Die regulatorischen Rahmenbedingungen bergen im Zusammenspiel mit Künstlicher Intelligenz auf den ersten Blick viel Komplexität sowie die Notwendigkeit technologischer Anpassungen, die gleichzeitig auch mit Kosten verbunden sind. Eigene, bestehende IT-Sicherheitsmaßnahmen müssen auf den Prüfstand gestellt und gegebenenfalls modernisiert werden. Letztgenanntes ist mit Kosten verbunden – doch nicht nur das: Neben den technischen Voraussetzungen wird auch die Sensibilisierung der Mitarbeitenden sowie deren Schulungen zu einem essenziellen Bestandteil der Maßnahmen.
Doch bei all den Herausforderungen bieten sich durch die Regulatorik auch viele Vorteile: Die Reputation sowie das Vertrauen in die Organisation, insbesondere auf Seiten der Kund:innen oder Bürger:innen, steigen. Daraus ergeben sich langfristige Wettbewerbsvorteile – denn auch auf der Seite der Verteidigenden ist es ein steter Wettlauf um die bestmögliche Positionierung als sicherer Anbieter.

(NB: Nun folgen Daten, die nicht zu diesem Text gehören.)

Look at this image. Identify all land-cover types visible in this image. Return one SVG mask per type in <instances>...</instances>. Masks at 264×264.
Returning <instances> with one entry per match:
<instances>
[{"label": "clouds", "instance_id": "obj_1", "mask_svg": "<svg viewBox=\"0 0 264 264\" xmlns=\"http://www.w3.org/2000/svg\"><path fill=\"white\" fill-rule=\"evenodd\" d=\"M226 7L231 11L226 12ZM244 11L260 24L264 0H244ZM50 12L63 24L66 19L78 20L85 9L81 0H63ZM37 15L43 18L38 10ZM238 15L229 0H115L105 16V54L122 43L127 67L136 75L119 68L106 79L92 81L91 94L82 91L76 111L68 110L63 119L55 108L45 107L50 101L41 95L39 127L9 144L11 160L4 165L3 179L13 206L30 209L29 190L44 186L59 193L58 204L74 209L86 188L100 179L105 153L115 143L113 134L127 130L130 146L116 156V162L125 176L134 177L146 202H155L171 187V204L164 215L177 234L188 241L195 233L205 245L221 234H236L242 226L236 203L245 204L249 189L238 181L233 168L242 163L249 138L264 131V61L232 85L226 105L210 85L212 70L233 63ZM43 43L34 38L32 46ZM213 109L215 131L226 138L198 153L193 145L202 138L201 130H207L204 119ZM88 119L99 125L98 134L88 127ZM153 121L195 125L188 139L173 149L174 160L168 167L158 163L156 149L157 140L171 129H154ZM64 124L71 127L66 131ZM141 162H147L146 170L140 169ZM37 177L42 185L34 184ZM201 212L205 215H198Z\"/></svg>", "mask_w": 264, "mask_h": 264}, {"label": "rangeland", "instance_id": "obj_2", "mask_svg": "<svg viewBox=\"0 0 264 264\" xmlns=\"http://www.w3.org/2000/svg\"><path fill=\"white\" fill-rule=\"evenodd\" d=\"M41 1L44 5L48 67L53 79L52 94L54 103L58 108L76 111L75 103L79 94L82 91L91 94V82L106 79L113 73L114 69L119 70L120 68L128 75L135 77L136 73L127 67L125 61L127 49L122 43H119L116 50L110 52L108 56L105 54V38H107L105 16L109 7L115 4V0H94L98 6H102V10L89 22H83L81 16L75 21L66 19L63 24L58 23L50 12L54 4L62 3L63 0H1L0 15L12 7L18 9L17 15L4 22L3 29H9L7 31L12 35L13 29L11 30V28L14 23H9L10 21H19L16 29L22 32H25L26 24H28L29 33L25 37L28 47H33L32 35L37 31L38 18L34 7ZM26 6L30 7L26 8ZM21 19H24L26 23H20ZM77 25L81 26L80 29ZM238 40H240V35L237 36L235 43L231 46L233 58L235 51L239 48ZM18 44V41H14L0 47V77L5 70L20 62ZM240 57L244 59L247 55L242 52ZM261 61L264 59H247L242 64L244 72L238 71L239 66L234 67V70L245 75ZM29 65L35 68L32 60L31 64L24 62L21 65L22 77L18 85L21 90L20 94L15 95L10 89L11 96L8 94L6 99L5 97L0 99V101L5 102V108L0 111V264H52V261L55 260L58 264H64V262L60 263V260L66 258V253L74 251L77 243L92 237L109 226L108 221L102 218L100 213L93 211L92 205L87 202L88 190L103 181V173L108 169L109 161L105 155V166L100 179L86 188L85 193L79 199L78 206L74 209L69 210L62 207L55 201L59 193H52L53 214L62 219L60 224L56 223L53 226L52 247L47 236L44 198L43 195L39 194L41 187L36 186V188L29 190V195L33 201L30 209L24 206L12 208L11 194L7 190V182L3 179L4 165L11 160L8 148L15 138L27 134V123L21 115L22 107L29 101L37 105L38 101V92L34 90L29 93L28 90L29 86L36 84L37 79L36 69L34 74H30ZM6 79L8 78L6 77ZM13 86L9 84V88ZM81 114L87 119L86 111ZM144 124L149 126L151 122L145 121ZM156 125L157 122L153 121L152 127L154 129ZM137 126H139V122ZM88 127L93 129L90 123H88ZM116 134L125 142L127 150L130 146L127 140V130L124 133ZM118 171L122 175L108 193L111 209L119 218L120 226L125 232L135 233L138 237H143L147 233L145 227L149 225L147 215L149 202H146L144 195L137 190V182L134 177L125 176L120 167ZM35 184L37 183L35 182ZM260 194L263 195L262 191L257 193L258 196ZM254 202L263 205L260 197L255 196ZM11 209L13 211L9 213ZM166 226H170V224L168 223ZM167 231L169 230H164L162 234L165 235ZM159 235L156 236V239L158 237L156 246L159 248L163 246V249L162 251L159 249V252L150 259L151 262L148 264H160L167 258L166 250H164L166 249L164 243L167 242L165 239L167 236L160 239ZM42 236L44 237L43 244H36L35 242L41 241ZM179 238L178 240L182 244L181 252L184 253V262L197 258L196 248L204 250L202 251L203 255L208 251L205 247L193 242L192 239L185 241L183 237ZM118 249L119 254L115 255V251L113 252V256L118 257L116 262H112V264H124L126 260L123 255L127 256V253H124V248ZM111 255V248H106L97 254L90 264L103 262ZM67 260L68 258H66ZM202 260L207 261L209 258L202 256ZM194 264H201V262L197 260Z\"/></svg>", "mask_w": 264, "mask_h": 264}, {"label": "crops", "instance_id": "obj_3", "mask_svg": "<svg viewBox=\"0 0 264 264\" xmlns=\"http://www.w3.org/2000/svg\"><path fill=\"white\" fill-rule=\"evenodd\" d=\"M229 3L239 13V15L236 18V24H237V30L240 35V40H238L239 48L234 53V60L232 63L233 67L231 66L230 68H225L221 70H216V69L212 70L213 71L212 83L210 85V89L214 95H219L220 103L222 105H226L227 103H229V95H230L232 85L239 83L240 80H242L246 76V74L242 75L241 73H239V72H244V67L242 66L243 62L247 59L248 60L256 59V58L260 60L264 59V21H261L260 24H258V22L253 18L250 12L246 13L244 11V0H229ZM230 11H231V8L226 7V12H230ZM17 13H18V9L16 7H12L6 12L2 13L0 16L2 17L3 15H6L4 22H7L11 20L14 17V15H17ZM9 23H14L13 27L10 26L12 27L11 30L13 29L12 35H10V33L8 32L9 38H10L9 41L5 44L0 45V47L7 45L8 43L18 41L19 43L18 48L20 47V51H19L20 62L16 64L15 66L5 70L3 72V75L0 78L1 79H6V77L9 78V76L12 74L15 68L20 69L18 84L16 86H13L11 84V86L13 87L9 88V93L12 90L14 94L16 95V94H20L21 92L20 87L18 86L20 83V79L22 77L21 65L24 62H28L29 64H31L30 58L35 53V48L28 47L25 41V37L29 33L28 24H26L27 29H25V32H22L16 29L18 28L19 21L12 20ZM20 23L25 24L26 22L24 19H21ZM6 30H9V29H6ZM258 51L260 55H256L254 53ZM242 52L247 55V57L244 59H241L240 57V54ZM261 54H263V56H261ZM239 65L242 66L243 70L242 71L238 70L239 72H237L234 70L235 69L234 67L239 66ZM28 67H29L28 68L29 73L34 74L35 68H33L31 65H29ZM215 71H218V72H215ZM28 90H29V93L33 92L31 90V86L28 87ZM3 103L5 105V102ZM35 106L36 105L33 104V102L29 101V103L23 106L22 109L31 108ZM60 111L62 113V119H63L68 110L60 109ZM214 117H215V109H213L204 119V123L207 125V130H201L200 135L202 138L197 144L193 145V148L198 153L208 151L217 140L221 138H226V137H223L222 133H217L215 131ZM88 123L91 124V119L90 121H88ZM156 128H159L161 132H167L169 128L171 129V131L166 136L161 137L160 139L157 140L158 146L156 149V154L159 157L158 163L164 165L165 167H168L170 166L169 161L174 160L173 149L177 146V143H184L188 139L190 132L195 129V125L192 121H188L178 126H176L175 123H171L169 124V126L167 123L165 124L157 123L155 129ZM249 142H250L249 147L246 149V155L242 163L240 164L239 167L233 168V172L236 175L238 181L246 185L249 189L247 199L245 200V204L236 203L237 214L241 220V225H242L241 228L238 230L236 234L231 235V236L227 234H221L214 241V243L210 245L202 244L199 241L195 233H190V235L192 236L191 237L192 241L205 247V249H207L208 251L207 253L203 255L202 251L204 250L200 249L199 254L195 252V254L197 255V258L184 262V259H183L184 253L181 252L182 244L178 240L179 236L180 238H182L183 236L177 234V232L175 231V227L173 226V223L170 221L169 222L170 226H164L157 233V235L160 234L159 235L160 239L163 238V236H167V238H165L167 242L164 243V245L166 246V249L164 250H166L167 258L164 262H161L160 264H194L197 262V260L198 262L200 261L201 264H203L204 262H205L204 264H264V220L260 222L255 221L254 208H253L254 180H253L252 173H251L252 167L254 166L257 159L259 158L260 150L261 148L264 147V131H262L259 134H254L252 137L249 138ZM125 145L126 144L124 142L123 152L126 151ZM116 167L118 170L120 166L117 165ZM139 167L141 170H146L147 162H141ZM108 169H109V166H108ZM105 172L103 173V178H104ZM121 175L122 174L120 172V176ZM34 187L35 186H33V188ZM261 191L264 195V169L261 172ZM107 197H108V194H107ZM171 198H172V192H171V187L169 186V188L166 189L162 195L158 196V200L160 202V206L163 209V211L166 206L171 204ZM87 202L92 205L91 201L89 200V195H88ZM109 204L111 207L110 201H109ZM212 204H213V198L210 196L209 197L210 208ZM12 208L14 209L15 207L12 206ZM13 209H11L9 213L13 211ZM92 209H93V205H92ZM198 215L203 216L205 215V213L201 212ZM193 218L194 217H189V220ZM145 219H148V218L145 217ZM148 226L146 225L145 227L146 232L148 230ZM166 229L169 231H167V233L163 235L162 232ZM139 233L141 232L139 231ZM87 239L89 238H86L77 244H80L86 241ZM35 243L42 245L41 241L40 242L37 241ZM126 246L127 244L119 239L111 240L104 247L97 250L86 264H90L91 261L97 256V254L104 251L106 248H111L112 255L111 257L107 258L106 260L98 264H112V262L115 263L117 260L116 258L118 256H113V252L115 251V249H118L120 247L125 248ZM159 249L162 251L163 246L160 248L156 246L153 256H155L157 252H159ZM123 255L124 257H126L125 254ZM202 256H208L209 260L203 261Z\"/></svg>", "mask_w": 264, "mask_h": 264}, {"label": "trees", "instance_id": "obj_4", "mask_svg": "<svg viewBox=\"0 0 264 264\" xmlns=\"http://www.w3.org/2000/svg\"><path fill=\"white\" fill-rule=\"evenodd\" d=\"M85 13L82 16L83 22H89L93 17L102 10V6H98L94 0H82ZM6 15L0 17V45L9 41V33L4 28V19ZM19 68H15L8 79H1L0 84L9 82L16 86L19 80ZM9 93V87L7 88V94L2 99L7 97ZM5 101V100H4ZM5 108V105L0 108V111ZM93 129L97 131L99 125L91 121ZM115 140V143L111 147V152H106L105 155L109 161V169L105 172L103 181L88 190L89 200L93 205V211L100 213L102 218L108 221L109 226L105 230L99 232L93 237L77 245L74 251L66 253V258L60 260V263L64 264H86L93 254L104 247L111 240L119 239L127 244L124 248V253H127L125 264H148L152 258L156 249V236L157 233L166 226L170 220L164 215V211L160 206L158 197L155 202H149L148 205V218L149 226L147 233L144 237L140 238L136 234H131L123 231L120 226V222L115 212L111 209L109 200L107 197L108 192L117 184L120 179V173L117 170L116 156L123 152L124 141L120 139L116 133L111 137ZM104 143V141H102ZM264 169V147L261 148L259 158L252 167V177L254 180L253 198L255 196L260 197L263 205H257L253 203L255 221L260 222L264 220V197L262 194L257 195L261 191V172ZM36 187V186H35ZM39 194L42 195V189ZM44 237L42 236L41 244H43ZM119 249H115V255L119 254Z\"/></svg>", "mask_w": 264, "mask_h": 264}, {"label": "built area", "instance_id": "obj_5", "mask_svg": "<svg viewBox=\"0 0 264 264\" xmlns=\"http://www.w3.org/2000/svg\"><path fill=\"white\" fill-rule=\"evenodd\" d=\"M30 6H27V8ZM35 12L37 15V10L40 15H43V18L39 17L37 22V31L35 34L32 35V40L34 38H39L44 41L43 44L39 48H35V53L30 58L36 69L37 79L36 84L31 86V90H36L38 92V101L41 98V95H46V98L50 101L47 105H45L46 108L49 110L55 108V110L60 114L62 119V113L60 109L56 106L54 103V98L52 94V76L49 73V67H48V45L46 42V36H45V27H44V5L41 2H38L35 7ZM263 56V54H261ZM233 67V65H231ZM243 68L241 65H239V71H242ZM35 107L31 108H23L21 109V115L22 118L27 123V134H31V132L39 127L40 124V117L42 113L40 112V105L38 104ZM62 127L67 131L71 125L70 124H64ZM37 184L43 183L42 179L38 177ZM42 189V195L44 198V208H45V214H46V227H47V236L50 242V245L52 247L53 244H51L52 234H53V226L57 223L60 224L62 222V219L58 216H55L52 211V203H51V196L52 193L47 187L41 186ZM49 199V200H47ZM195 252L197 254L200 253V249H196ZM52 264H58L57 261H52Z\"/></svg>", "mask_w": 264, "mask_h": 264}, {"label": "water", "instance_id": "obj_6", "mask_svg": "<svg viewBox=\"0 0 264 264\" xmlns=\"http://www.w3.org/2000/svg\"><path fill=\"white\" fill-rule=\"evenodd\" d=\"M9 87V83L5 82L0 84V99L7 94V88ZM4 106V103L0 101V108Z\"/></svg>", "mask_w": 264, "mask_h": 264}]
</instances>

Zudem dienen die verschiedenen Auflagen durch die Regulatorik dazu, die IT-Sicherheit von Organisationen und damit den Schutz der dort gelagerten Daten zu steigern. Je mehr ein Unternehmen oder eine Behörde sich daraufhin ausrichtet, desto mehr wird in die eigene Sicherheit investiert. Darüber hinaus gibt es einen weiteren Faktor, der verringert wird – denjenigen vor rechtlichen Risiken sowie möglichen Strafen.
Schlussendlich: Sind Cyber Security, KI und Regulatorik wirklich die Dreifaltigkeit der digitalen Sicherheit?
Cyber Security, KI und Regulatorik bilden tatsächlich eine Art Dreifaltigkeit der digitalen Sicherheit. Cyber Security schützt vor Bedrohungen und Angriffen, während KI hilft, diese Bedrohungen frühzeitig zu erkennen und zu bekämpfen. Regulatorik sorgt dafür, dass es klare Richtlinien und Standards gibt, die eingehalten werden müssen, um ein sicheres digitales Umfeld zu gewährleisten. Zusammen schaffen sie eine robuste Verteidigungslinie gegen die vielfältigen Risiken der digitalen Welt.